(SUPPLIED RECORDS)

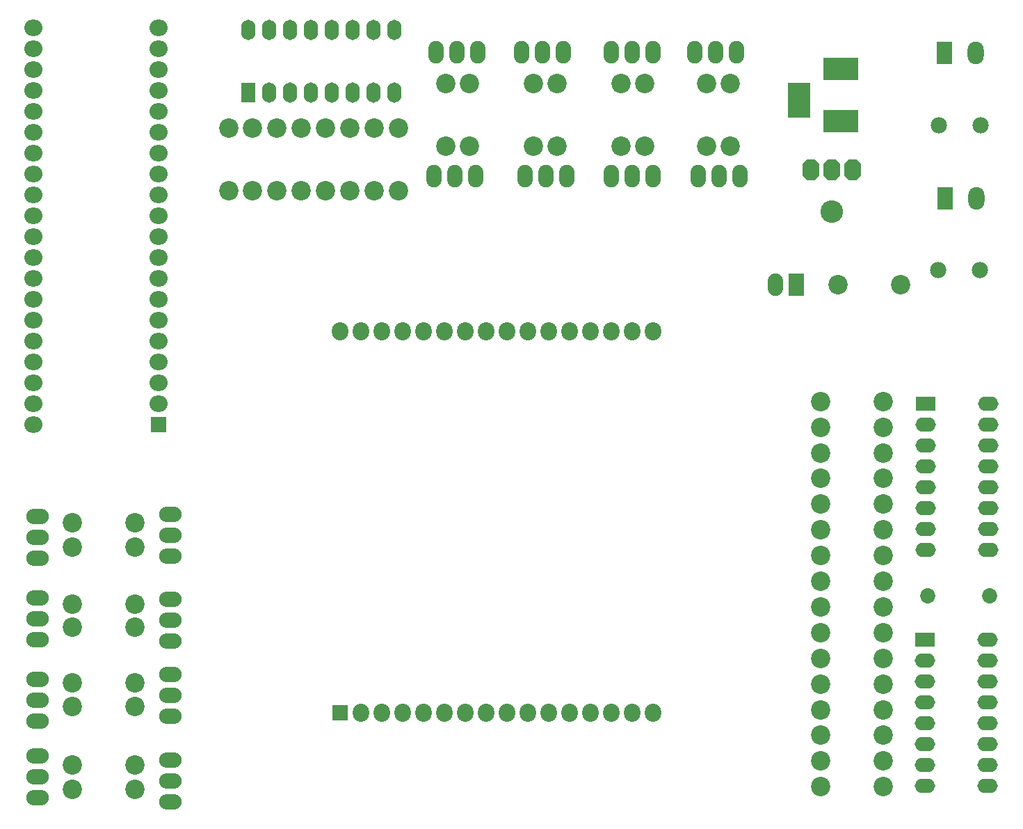
<source format=gbs>
G04*
G04 #@! TF.GenerationSoftware,Altium Limited,Altium Designer,21.3.2 (30)*
G04*
G04 Layer_Color=16711935*
%FSLAX25Y25*%
%MOIN*%
G70*
G04*
G04 #@! TF.SameCoordinates,223A028E-27ED-44F5-9DF7-BD247C2F6700*
G04*
G04*
G04 #@! TF.FilePolarity,Negative*
G04*
G01*
G75*
%ADD17O,0.08674X0.07887*%
%ADD18R,0.07690X0.07690*%
%ADD19C,0.09300*%
%ADD20R,0.07690X0.07690*%
%ADD21O,0.07887X0.08674*%
%ADD22R,0.09800X0.06800*%
%ADD23O,0.09800X0.06800*%
%ADD24O,0.06800X0.09800*%
%ADD25R,0.06800X0.09800*%
%ADD26O,0.07400X0.10800*%
G04:AMPARAMS|DCode=27|XSize=78mil|YSize=98mil|CornerRadius=0mil|HoleSize=0mil|Usage=FLASHONLY|Rotation=180.000|XOffset=0mil|YOffset=0mil|HoleType=Round|Shape=Octagon|*
%AMOCTAGOND27*
4,1,8,0.01950,-0.04900,-0.01950,-0.04900,-0.03900,-0.02950,-0.03900,0.02950,-0.01950,0.04900,0.01950,0.04900,0.03900,0.02950,0.03900,-0.02950,0.01950,-0.04900,0.0*
%
%ADD27OCTAGOND27*%

%ADD28C,0.10800*%
%ADD29R,0.07800X0.10800*%
%ADD30O,0.07800X0.10800*%
%ADD31O,0.10800X0.07400*%
%ADD32C,0.07800*%
%ADD33R,0.10800X0.16800*%
%ADD34R,0.16800X0.10800*%
%ADD35C,0.07296*%
%ADD36O,0.07300X0.10800*%
%ADD37R,0.07300X0.10800*%
D17*
X21000Y385500D02*
D03*
Y355500D02*
D03*
Y345500D02*
D03*
Y335500D02*
D03*
Y325500D02*
D03*
Y305500D02*
D03*
Y375500D02*
D03*
Y295500D02*
D03*
Y285500D02*
D03*
Y275500D02*
D03*
Y265500D02*
D03*
Y255500D02*
D03*
Y365500D02*
D03*
Y245500D02*
D03*
Y235500D02*
D03*
Y225500D02*
D03*
Y215500D02*
D03*
Y205500D02*
D03*
Y195500D02*
D03*
X81000Y385500D02*
D03*
Y355500D02*
D03*
Y345500D02*
D03*
Y335500D02*
D03*
Y325500D02*
D03*
Y315500D02*
D03*
Y305500D02*
D03*
Y375500D02*
D03*
Y295500D02*
D03*
Y285500D02*
D03*
Y275500D02*
D03*
Y265500D02*
D03*
Y255500D02*
D03*
Y365500D02*
D03*
Y245500D02*
D03*
Y235500D02*
D03*
Y225500D02*
D03*
Y215500D02*
D03*
Y205500D02*
D03*
X21000Y315500D02*
D03*
D18*
X81000Y195500D02*
D03*
D19*
X398239Y46678D02*
D03*
X428239D02*
D03*
Y108186D02*
D03*
X398239D02*
D03*
X428239Y34376D02*
D03*
X398239D02*
D03*
Y58979D02*
D03*
X428239D02*
D03*
Y71281D02*
D03*
X398239D02*
D03*
X428239Y83583D02*
D03*
X398239D02*
D03*
Y22074D02*
D03*
X428239D02*
D03*
Y95884D02*
D03*
X398239D02*
D03*
Y181996D02*
D03*
X428239D02*
D03*
X398239Y194298D02*
D03*
X428239D02*
D03*
X398239Y206600D02*
D03*
X428239D02*
D03*
X398239Y157393D02*
D03*
X428239D02*
D03*
X398239Y145091D02*
D03*
X428239D02*
D03*
X398239Y169694D02*
D03*
X428239D02*
D03*
X398239Y120488D02*
D03*
X428239D02*
D03*
X398239Y132789D02*
D03*
X428239D02*
D03*
X161071Y307500D02*
D03*
Y337500D02*
D03*
X149428Y307500D02*
D03*
Y337500D02*
D03*
X126143Y307500D02*
D03*
Y337500D02*
D03*
X137786Y307500D02*
D03*
Y337500D02*
D03*
X114500D02*
D03*
Y307500D02*
D03*
X172714D02*
D03*
Y337500D02*
D03*
X184357Y307500D02*
D03*
Y337500D02*
D03*
X196000Y307500D02*
D03*
Y337500D02*
D03*
X218500Y359000D02*
D03*
Y329000D02*
D03*
X230000D02*
D03*
Y359000D02*
D03*
X260500Y329000D02*
D03*
Y359000D02*
D03*
X272000D02*
D03*
Y329000D02*
D03*
X302500D02*
D03*
Y359000D02*
D03*
X314000Y329000D02*
D03*
Y359000D02*
D03*
X343500Y329000D02*
D03*
Y359000D02*
D03*
X355000D02*
D03*
Y329000D02*
D03*
X69500Y32500D02*
D03*
X39500D02*
D03*
Y21000D02*
D03*
X69500D02*
D03*
X39500Y60500D02*
D03*
X69500D02*
D03*
Y72000D02*
D03*
X39500D02*
D03*
Y137000D02*
D03*
X69500D02*
D03*
Y148500D02*
D03*
X39500D02*
D03*
Y109651D02*
D03*
X69500D02*
D03*
Y98500D02*
D03*
X39500D02*
D03*
X436500Y262500D02*
D03*
X406500D02*
D03*
D20*
X168000Y57500D02*
D03*
D21*
X178000D02*
D03*
X188000D02*
D03*
X198000D02*
D03*
X208000D02*
D03*
X218000D02*
D03*
X228000D02*
D03*
X238000D02*
D03*
X248000D02*
D03*
X258000D02*
D03*
X268000D02*
D03*
X278000Y57524D02*
D03*
X288000Y57500D02*
D03*
X298000D02*
D03*
X308000D02*
D03*
X318000D02*
D03*
X168000Y240177D02*
D03*
X178000D02*
D03*
X188000D02*
D03*
X198000D02*
D03*
X208000D02*
D03*
X218000D02*
D03*
X228000D02*
D03*
X238000D02*
D03*
X248000D02*
D03*
X258000D02*
D03*
X268000D02*
D03*
X278000D02*
D03*
X288000D02*
D03*
X298000D02*
D03*
X308000D02*
D03*
X318000D02*
D03*
D22*
X448239Y92600D02*
D03*
X448739Y205600D02*
D03*
D23*
X448239Y82600D02*
D03*
Y72600D02*
D03*
Y62600D02*
D03*
Y52600D02*
D03*
Y42600D02*
D03*
Y32600D02*
D03*
Y22600D02*
D03*
X478239Y92600D02*
D03*
Y82600D02*
D03*
Y72600D02*
D03*
Y62600D02*
D03*
Y52600D02*
D03*
Y42600D02*
D03*
Y32600D02*
D03*
Y22600D02*
D03*
X448739Y195600D02*
D03*
Y185600D02*
D03*
Y175600D02*
D03*
Y165600D02*
D03*
Y155600D02*
D03*
Y145600D02*
D03*
Y135600D02*
D03*
X478739Y205600D02*
D03*
Y195600D02*
D03*
Y185600D02*
D03*
Y175600D02*
D03*
Y165600D02*
D03*
Y155600D02*
D03*
Y145600D02*
D03*
Y135600D02*
D03*
D24*
X194000Y384500D02*
D03*
X184000D02*
D03*
X174000D02*
D03*
X164000D02*
D03*
X154000D02*
D03*
X144000D02*
D03*
X134000D02*
D03*
X124000D02*
D03*
X194000Y354500D02*
D03*
X184000D02*
D03*
X174000D02*
D03*
X164000D02*
D03*
X154000D02*
D03*
X144000D02*
D03*
X134000D02*
D03*
D25*
X124000D02*
D03*
D26*
X233000Y314500D02*
D03*
X223000D02*
D03*
X213000D02*
D03*
X256500D02*
D03*
X266500D02*
D03*
X276500D02*
D03*
X298000D02*
D03*
X308000D02*
D03*
X318000D02*
D03*
X214000Y374000D02*
D03*
X224000D02*
D03*
X234000D02*
D03*
X275000D02*
D03*
X265000D02*
D03*
X255000D02*
D03*
X318000D02*
D03*
X308000D02*
D03*
X298000D02*
D03*
X359500Y314500D02*
D03*
X349500D02*
D03*
X339500D02*
D03*
X338000Y374000D02*
D03*
X348000D02*
D03*
X358000D02*
D03*
D27*
X393500Y317500D02*
D03*
X403500D02*
D03*
X413500D02*
D03*
D28*
X403500Y297500D02*
D03*
D29*
X458000Y304000D02*
D03*
X457563Y373500D02*
D03*
D30*
X473000Y304000D02*
D03*
X472563Y373500D02*
D03*
D31*
X86500Y15000D02*
D03*
Y25000D02*
D03*
Y35000D02*
D03*
X23000Y37000D02*
D03*
Y27000D02*
D03*
Y17000D02*
D03*
X86500Y56000D02*
D03*
Y66000D02*
D03*
Y76000D02*
D03*
X23000Y73500D02*
D03*
Y63500D02*
D03*
Y53500D02*
D03*
X86500Y132500D02*
D03*
Y142500D02*
D03*
Y152500D02*
D03*
X23000Y151500D02*
D03*
Y141500D02*
D03*
Y131500D02*
D03*
X86500Y112000D02*
D03*
Y102000D02*
D03*
Y92000D02*
D03*
X23000Y92500D02*
D03*
Y102500D02*
D03*
Y112500D02*
D03*
D32*
X474500Y269500D02*
D03*
X454500D02*
D03*
X455000Y339000D02*
D03*
X475000D02*
D03*
D33*
X388000Y351000D02*
D03*
D34*
X408000Y366000D02*
D03*
Y341000D02*
D03*
D35*
X449736Y113500D02*
D03*
X479264D02*
D03*
D36*
X376500Y262500D02*
D03*
D37*
X386500D02*
D03*
M02*

</source>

(End SUPPLIED RECORDS)

* [WHAT YOU WILL DO]:
Starting with the line that holds "X393500Y317500D02*" and ending with the line that holds "X454500D02*", retype every line in the data above exactly, and nothing else.

* [ANSWER SPACE]:
X393500Y317500D02*
D03*
X403500D02*
D03*
X413500D02*
D03*
D28*
X403500Y297500D02*
D03*
D29*
X458000Y304000D02*
D03*
X457563Y373500D02*
D03*
D30*
X473000Y304000D02*
D03*
X472563Y373500D02*
D03*
D31*
X86500Y15000D02*
D03*
Y25000D02*
D03*
Y35000D02*
D03*
X23000Y37000D02*
D03*
Y27000D02*
D03*
Y17000D02*
D03*
X86500Y56000D02*
D03*
Y66000D02*
D03*
Y76000D02*
D03*
X23000Y73500D02*
D03*
Y63500D02*
D03*
Y53500D02*
D03*
X86500Y132500D02*
D03*
Y142500D02*
D03*
Y152500D02*
D03*
X23000Y151500D02*
D03*
Y141500D02*
D03*
Y131500D02*
D03*
X86500Y112000D02*
D03*
Y102000D02*
D03*
Y92000D02*
D03*
X23000Y92500D02*
D03*
Y102500D02*
D03*
Y112500D02*
D03*
D32*
X474500Y269500D02*
D03*
X454500D02*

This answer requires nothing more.